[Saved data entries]
========================

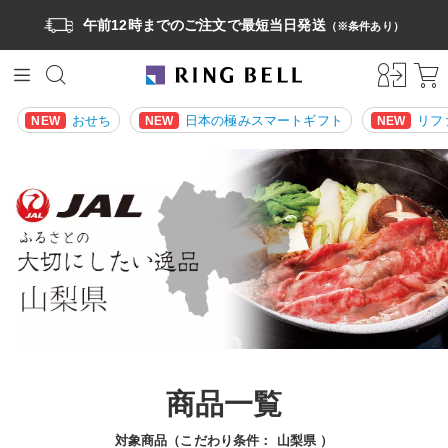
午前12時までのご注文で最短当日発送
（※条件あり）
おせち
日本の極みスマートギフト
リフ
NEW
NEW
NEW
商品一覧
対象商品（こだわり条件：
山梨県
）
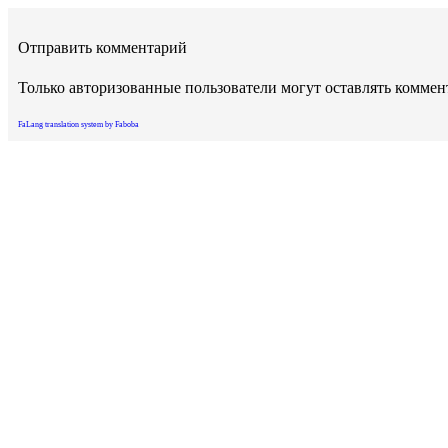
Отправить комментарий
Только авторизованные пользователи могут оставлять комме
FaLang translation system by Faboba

========================

Job
Although the records contain pictures, print only the rest, exactly as written.

Solution
午前12時までのご注文で最短当日発送
（※条件あり）
おせち
日本の極みスマートギフト
リフ
NEW
NEW
NEW
商品一覧
対象商品（こだわり条件：
山梨県
）
Отправить комментарий
Только авторизованные пользователи могут оставлять комме
FaLang translation system by Faboba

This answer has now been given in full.